The present invention relates to a system that can identify an object from its reflected light when the object is not within the line-of-sight of the light sensor, for example, as may occur when the object is around a corner with respect to the light sensor.
A fundamental limitation of optical imaging is the requirement that the object being imaged be within a line-of-sight of the image sensor, that is, that there be a straight path from the object being imaged to the image sensor that does not require reflection off an intervening diffuse surface.
The ability to identify objects when there is no line-of-sight path between the object and image sensor (effectively the ability to see around corners) could prove valuable in in a variety of applications including: machine vision systems for self-driving cars, where such a capability would allow the car to react more quickly to hazards outside of the line-of-sight; search and rescue operations, where a direct line-of-sight maybe blocked by rubble or the like; or in medical imaging, for example, endoscopy, where it may be desired to see around an obstruction.
US patent publication 2012/0075423 to Ahmed Kirmani et al, describes a system that can effectively see around corners by using extremely short (femtosecond) laser pulses and a high-speed (picosecond) camera to make time-of-flight measurements of light travel to deduce the shape of the object.
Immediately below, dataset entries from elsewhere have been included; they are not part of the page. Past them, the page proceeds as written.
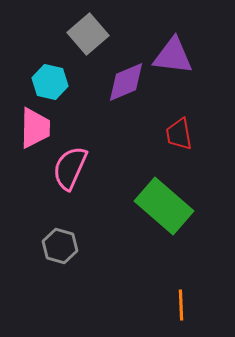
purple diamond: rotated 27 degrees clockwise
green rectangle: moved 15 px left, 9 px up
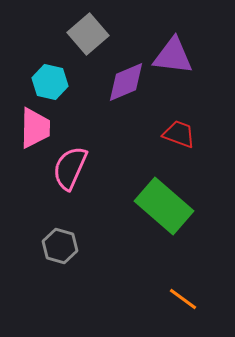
red trapezoid: rotated 120 degrees clockwise
orange line: moved 2 px right, 6 px up; rotated 52 degrees counterclockwise
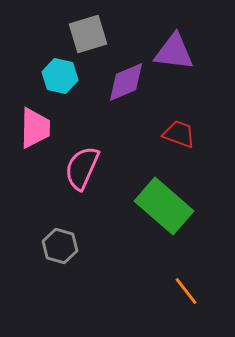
gray square: rotated 24 degrees clockwise
purple triangle: moved 1 px right, 4 px up
cyan hexagon: moved 10 px right, 6 px up
pink semicircle: moved 12 px right
orange line: moved 3 px right, 8 px up; rotated 16 degrees clockwise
Multiple images are taken with different camera rotations and using points of illumination by the laser to address variations in time-of-flight measurements to reconcile different times of flight caused by different numbers of reflections as the light passes around obstructions.
An alternative technique of effectively seeing around corners is described in the paper “Imaging around corners with single-pixel detector by computational ghost imaging” by Bin Bai, Jianbin Liu, Yu Zhou, Songlin Zhang, Yuchen He, Zhuo Xu, arXiv:1612.07120 [cs.CV]. This paper describes a system that projects a speckle pattern on the object to be imaged and detects reflected light off the object at a single pixel sensor having no direct line-of-sight path to the object. A correlation processes between the speckle and light received is then used to reconstruct the object.
Each of these techniques requires relatively time-consuming collection of multiple sequential partial images before a complete image can be generated.